**Excerpts from a dataset**
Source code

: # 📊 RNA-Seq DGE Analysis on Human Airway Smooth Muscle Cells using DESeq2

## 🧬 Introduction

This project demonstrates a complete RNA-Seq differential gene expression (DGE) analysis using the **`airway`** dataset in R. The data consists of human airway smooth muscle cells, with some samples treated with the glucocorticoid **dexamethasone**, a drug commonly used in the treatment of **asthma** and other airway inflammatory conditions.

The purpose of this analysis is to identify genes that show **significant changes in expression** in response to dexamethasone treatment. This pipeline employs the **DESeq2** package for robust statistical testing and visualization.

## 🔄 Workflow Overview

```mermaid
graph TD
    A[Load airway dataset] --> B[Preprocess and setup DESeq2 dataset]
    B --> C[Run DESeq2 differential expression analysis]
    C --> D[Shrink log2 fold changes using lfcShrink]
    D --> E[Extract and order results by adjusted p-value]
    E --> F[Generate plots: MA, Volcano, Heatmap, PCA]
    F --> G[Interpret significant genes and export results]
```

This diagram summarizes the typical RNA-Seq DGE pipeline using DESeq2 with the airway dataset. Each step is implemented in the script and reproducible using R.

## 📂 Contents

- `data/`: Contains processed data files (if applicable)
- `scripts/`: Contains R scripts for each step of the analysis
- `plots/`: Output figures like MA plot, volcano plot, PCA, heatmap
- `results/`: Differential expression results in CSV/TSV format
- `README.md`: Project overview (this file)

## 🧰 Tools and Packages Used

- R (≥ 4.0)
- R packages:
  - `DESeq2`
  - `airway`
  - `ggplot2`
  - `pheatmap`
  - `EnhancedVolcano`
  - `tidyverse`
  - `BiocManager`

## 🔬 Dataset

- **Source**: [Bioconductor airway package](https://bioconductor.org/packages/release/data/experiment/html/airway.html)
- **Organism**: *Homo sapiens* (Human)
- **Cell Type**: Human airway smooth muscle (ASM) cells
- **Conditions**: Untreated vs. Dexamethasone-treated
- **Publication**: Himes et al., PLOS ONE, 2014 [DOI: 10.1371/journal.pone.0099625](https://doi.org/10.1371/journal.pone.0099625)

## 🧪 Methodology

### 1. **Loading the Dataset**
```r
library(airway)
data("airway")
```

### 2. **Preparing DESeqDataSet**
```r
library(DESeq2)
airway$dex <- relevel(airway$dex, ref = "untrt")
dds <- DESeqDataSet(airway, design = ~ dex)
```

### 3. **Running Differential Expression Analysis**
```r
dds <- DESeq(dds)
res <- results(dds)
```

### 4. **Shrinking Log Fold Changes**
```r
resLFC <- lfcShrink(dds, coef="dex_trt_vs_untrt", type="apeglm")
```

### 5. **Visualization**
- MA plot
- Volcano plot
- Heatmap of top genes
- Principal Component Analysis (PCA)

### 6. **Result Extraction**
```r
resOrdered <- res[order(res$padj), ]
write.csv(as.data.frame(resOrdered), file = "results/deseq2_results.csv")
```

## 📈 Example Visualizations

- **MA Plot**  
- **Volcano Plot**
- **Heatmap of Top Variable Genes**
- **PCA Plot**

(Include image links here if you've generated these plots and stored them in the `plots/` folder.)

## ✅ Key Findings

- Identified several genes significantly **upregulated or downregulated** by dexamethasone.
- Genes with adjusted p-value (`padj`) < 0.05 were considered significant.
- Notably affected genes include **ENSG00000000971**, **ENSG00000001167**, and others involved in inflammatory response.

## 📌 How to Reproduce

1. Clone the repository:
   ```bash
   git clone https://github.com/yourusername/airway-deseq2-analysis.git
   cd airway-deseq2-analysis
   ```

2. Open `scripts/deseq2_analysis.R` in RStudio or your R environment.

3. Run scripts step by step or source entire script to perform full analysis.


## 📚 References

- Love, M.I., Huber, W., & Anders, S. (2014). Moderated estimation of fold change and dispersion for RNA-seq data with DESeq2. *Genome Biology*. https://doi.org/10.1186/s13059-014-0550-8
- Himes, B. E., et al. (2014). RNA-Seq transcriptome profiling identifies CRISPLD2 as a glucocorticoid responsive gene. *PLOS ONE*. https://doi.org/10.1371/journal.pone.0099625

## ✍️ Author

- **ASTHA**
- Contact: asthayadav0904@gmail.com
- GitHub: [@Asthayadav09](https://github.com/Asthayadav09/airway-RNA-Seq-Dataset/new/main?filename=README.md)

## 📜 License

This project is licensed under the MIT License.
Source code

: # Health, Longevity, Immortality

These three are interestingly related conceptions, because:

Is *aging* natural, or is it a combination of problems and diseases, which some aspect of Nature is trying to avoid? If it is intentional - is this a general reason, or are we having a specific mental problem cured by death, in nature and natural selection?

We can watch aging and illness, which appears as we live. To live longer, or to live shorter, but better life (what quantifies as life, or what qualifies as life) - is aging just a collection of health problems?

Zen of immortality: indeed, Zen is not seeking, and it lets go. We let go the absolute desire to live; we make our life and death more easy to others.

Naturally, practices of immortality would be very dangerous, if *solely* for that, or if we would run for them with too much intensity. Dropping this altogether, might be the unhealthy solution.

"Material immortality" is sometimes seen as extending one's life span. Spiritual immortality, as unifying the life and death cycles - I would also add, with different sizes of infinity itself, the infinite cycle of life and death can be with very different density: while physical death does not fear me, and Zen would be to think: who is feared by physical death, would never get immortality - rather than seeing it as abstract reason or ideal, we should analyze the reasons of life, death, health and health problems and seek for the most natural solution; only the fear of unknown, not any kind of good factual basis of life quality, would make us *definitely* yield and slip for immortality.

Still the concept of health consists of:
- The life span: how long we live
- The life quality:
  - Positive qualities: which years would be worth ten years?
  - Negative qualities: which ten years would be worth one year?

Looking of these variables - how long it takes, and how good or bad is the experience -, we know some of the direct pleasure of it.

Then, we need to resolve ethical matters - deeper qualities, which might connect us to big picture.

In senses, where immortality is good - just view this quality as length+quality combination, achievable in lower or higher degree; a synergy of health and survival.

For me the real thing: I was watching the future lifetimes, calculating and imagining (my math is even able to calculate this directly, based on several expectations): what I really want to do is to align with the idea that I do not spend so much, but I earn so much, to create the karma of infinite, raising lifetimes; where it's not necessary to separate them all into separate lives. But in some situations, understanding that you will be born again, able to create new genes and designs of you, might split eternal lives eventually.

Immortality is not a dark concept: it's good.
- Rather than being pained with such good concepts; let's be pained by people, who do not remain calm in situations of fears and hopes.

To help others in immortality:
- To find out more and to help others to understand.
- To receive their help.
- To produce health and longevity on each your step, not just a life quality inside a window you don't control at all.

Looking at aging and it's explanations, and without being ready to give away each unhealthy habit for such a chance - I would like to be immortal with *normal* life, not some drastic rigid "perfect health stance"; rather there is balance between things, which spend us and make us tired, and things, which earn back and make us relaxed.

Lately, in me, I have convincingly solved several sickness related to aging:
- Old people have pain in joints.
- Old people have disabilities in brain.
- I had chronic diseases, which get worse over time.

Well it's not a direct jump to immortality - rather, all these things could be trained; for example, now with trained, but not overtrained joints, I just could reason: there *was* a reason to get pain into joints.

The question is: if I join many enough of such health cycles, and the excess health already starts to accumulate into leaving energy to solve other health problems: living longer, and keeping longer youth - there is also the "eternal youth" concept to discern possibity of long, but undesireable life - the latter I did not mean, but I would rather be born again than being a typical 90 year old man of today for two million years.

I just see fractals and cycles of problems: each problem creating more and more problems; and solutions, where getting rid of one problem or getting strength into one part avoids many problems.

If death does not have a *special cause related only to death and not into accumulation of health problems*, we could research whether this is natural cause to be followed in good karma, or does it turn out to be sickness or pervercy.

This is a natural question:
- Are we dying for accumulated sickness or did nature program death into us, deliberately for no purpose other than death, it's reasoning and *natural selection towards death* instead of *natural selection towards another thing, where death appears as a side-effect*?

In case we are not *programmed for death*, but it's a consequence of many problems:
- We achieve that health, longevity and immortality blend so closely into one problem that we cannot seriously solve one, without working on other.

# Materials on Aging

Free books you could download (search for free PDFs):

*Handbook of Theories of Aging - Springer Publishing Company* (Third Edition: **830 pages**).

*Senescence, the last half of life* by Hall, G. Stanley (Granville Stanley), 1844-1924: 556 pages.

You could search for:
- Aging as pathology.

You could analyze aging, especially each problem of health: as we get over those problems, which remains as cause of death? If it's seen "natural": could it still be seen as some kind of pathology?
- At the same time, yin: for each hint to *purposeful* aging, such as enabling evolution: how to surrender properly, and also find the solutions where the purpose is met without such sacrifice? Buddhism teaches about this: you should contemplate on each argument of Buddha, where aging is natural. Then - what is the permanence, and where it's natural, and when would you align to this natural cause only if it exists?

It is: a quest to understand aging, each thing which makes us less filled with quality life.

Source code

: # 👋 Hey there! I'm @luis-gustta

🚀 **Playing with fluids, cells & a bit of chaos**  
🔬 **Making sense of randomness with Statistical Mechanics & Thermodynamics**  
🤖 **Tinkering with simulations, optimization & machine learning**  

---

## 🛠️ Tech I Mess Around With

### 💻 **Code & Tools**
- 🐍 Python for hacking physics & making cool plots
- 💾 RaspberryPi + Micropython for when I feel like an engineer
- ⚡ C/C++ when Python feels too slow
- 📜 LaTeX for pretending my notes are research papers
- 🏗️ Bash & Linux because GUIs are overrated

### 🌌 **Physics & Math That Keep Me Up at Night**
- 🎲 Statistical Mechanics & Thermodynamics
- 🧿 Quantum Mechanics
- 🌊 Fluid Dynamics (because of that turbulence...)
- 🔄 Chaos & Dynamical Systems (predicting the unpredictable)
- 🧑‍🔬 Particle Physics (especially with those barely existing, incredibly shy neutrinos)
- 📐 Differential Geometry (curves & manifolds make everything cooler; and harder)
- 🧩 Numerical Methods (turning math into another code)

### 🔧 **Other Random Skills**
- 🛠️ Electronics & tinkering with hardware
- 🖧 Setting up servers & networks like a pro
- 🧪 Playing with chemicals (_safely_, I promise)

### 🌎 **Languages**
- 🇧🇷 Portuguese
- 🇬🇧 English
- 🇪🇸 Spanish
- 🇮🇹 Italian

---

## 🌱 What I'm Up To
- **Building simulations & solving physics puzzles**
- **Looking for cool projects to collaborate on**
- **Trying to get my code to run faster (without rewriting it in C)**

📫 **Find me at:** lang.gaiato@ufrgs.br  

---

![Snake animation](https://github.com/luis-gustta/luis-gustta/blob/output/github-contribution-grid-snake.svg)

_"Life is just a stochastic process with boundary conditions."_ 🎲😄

**Problem to work on**
Answer with the number alone after working out how many lines in the records contain the string "especially".

**Problem solution**
2